* **Requirements**
Please give every line of the rows below as a JSON list of strings, one string per line, with blank lines left out.

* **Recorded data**
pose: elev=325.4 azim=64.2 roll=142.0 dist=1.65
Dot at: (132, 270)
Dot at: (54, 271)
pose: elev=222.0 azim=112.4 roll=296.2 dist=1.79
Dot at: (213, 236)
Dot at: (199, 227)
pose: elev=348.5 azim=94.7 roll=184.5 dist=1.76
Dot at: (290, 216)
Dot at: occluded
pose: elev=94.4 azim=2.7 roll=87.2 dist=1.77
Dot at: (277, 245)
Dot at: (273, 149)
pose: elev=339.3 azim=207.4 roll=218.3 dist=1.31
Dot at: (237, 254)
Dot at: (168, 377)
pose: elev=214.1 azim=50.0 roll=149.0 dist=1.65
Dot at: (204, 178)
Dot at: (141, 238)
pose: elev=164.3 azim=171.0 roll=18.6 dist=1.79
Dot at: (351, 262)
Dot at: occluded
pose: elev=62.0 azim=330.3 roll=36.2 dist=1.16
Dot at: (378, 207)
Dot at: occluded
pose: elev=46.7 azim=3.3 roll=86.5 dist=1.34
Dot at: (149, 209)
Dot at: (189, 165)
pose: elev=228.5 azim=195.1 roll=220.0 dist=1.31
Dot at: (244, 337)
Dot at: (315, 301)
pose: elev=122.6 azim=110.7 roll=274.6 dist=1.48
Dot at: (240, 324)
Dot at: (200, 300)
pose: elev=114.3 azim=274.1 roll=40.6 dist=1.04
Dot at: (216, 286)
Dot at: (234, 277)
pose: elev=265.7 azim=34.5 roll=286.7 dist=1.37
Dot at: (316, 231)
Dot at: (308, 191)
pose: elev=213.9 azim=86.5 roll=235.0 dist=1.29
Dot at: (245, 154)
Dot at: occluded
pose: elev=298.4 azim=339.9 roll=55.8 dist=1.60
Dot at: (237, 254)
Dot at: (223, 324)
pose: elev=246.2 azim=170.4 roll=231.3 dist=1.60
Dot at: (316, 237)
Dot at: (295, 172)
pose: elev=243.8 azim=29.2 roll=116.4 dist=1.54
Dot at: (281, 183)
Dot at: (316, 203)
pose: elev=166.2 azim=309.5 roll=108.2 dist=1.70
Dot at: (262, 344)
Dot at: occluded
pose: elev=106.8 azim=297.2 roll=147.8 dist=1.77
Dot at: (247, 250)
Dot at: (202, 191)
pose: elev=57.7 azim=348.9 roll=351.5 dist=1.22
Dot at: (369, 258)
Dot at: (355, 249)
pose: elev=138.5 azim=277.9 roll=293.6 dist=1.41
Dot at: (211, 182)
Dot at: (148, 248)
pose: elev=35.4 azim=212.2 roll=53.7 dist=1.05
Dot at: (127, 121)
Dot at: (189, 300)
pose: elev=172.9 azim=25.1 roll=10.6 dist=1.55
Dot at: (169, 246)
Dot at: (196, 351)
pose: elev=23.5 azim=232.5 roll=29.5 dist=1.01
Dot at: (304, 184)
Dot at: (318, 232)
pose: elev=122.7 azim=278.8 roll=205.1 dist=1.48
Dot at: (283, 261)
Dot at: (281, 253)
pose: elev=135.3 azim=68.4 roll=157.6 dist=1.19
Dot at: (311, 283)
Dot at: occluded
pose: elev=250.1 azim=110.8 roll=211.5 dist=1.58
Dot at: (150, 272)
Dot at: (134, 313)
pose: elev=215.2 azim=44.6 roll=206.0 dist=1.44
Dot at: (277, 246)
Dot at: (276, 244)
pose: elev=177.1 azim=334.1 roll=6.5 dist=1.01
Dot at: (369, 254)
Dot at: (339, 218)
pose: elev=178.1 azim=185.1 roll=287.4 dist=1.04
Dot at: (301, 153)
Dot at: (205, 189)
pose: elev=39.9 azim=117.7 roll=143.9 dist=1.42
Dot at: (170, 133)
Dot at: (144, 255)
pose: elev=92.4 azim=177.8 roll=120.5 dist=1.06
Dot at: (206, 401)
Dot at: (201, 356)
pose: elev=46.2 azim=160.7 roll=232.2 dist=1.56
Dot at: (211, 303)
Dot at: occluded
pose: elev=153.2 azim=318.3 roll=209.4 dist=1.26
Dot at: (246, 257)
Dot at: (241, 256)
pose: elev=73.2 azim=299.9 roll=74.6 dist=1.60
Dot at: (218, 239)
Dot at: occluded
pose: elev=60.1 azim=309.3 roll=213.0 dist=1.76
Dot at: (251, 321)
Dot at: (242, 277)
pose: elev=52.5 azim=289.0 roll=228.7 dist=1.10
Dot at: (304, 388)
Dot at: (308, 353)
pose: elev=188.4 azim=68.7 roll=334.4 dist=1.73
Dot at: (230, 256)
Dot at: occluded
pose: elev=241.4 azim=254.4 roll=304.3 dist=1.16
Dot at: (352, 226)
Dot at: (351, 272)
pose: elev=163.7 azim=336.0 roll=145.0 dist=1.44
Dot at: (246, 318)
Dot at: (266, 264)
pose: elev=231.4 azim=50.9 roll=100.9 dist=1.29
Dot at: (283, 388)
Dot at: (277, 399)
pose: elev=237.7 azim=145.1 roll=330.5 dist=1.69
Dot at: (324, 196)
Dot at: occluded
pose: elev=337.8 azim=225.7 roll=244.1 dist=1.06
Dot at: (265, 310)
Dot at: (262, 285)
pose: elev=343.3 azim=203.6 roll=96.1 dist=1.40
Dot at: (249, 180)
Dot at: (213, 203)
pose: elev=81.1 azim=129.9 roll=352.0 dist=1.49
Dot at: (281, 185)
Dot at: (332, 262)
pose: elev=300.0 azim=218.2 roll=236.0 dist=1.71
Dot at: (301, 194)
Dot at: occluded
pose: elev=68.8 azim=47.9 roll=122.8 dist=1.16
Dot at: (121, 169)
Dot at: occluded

* **Answer below**
[
  "pose: elev=325.4 azim=64.2 roll=142.0 dist=1.65",
  "Dot at: (132, 270)",
  "Dot at: (54, 271)",
  "pose: elev=222.0 azim=112.4 roll=296.2 dist=1.79",
  "Dot at: (213, 236)",
  "Dot at: (199, 227)",
  "pose: elev=348.5 azim=94.7 roll=184.5 dist=1.76",
  "Dot at: (290, 216)",
  "Dot at: occluded",
  "pose: elev=94.4 azim=2.7 roll=87.2 dist=1.77",
  "Dot at: (277, 245)",
  "Dot at: (273, 149)",
  "pose: elev=339.3 azim=207.4 roll=218.3 dist=1.31",
  "Dot at: (237, 254)",
  "Dot at: (168, 377)",
  "pose: elev=214.1 azim=50.0 roll=149.0 dist=1.65",
  "Dot at: (204, 178)",
  "Dot at: (141, 238)",
  "pose: elev=164.3 azim=171.0 roll=18.6 dist=1.79",
  "Dot at: (351, 262)",
  "Dot at: occluded",
  "pose: elev=62.0 azim=330.3 roll=36.2 dist=1.16",
  "Dot at: (378, 207)",
  "Dot at: occluded",
  "pose: elev=46.7 azim=3.3 roll=86.5 dist=1.34",
  "Dot at: (149, 209)",
  "Dot at: (189, 165)",
  "pose: elev=228.5 azim=195.1 roll=220.0 dist=1.31",
  "Dot at: (244, 337)",
  "Dot at: (315, 301)",
  "pose: elev=122.6 azim=110.7 roll=274.6 dist=1.48",
  "Dot at: (240, 324)",
  "Dot at: (200, 300)",
  "pose: elev=114.3 azim=274.1 roll=40.6 dist=1.04",
  "Dot at: (216, 286)",
  "Dot at: (234, 277)",
  "pose: elev=265.7 azim=34.5 roll=286.7 dist=1.37",
  "Dot at: (316, 231)",
  "Dot at: (308, 191)",
  "pose: elev=213.9 azim=86.5 roll=235.0 dist=1.29",
  "Dot at: (245, 154)",
  "Dot at: occluded",
  "pose: elev=298.4 azim=339.9 roll=55.8 dist=1.60",
  "Dot at: (237, 254)",
  "Dot at: (223, 324)",
  "pose: elev=246.2 azim=170.4 roll=231.3 dist=1.60",
  "Dot at: (316, 237)",
  "Dot at: (295, 172)",
  "pose: elev=243.8 azim=29.2 roll=116.4 dist=1.54",
  "Dot at: (281, 183)",
  "Dot at: (316, 203)",
  "pose: elev=166.2 azim=309.5 roll=108.2 dist=1.70",
  "Dot at: (262, 344)",
  "Dot at: occluded",
  "pose: elev=106.8 azim=297.2 roll=147.8 dist=1.77",
  "Dot at: (247, 250)",
  "Dot at: (202, 191)",
  "pose: elev=57.7 azim=348.9 roll=351.5 dist=1.22",
  "Dot at: (369, 258)",
  "Dot at: (355, 249)",
  "pose: elev=138.5 azim=277.9 roll=293.6 dist=1.41",
  "Dot at: (211, 182)",
  "Dot at: (148, 248)",
  "pose: elev=35.4 azim=212.2 roll=53.7 dist=1.05",
  "Dot at: (127, 121)",
  "Dot at: (189, 300)",
  "pose: elev=172.9 azim=25.1 roll=10.6 dist=1.55",
  "Dot at: (169, 246)",
  "Dot at: (196, 351)",
  "pose: elev=23.5 azim=232.5 roll=29.5 dist=1.01",
  "Dot at: (304, 184)",
  "Dot at: (318, 232)",
  "pose: elev=122.7 azim=278.8 roll=205.1 dist=1.48",
  "Dot at: (283, 261)",
  "Dot at: (281, 253)",
  "pose: elev=135.3 azim=68.4 roll=157.6 dist=1.19",
  "Dot at: (311, 283)",
  "Dot at: occluded",
  "pose: elev=250.1 azim=110.8 roll=211.5 dist=1.58",
  "Dot at: (150, 272)",
  "Dot at: (134, 313)",
  "pose: elev=215.2 azim=44.6 roll=206.0 dist=1.44",
  "Dot at: (277, 246)",
  "Dot at: (276, 244)",
  "pose: elev=177.1 azim=334.1 roll=6.5 dist=1.01",
  "Dot at: (369, 254)",
  "Dot at: (339, 218)",
  "pose: elev=178.1 azim=185.1 roll=287.4 dist=1.04",
  "Dot at: (301, 153)",
  "Dot at: (205, 189)",
  "pose: elev=39.9 azim=117.7 roll=143.9 dist=1.42",
  "Dot at: (170, 133)",
  "Dot at: (144, 255)",
  "pose: elev=92.4 azim=177.8 roll=120.5 dist=1.06",
  "Dot at: (206, 401)",
  "Dot at: (201, 356)",
  "pose: elev=46.2 azim=160.7 roll=232.2 dist=1.56",
  "Dot at: (211, 303)",
  "Dot at: occluded",
  "pose: elev=153.2 azim=318.3 roll=209.4 dist=1.26",
  "Dot at: (246, 257)",
  "Dot at: (241, 256)",
  "pose: elev=73.2 azim=299.9 roll=74.6 dist=1.60",
  "Dot at: (218, 239)",
  "Dot at: occluded",
  "pose: elev=60.1 azim=309.3 roll=213.0 dist=1.76",
  "Dot at: (251, 321)",
  "Dot at: (242, 277)",
  "pose: elev=52.5 azim=289.0 roll=228.7 dist=1.10",
  "Dot at: (304, 388)",
  "Dot at: (308, 353)",
  "pose: elev=188.4 azim=68.7 roll=334.4 dist=1.73",
  "Dot at: (230, 256)",
  "Dot at: occluded",
  "pose: elev=241.4 azim=254.4 roll=304.3 dist=1.16",
  "Dot at: (352, 226)",
  "Dot at: (351, 272)",
  "pose: elev=163.7 azim=336.0 roll=145.0 dist=1.44",
  "Dot at: (246, 318)",
  "Dot at: (266, 264)",
  "pose: elev=231.4 azim=50.9 roll=100.9 dist=1.29",
  "Dot at: (283, 388)",
  "Dot at: (277, 399)",
  "pose: elev=237.7 azim=145.1 roll=330.5 dist=1.69",
  "Dot at: (324, 196)",
  "Dot at: occluded",
  "pose: elev=337.8 azim=225.7 roll=244.1 dist=1.06",
  "Dot at: (265, 310)",
  "Dot at: (262, 285)",
  "pose: elev=343.3 azim=203.6 roll=96.1 dist=1.40",
  "Dot at: (249, 180)",
  "Dot at: (213, 203)",
  "pose: elev=81.1 azim=129.9 roll=352.0 dist=1.49",
  "Dot at: (281, 185)",
  "Dot at: (332, 262)",
  "pose: elev=300.0 azim=218.2 roll=236.0 dist=1.71",
  "Dot at: (301, 194)",
  "Dot at: occluded",
  "pose: elev=68.8 azim=47.9 roll=122.8 dist=1.16",
  "Dot at: (121, 169)",
  "Dot at: occluded"
]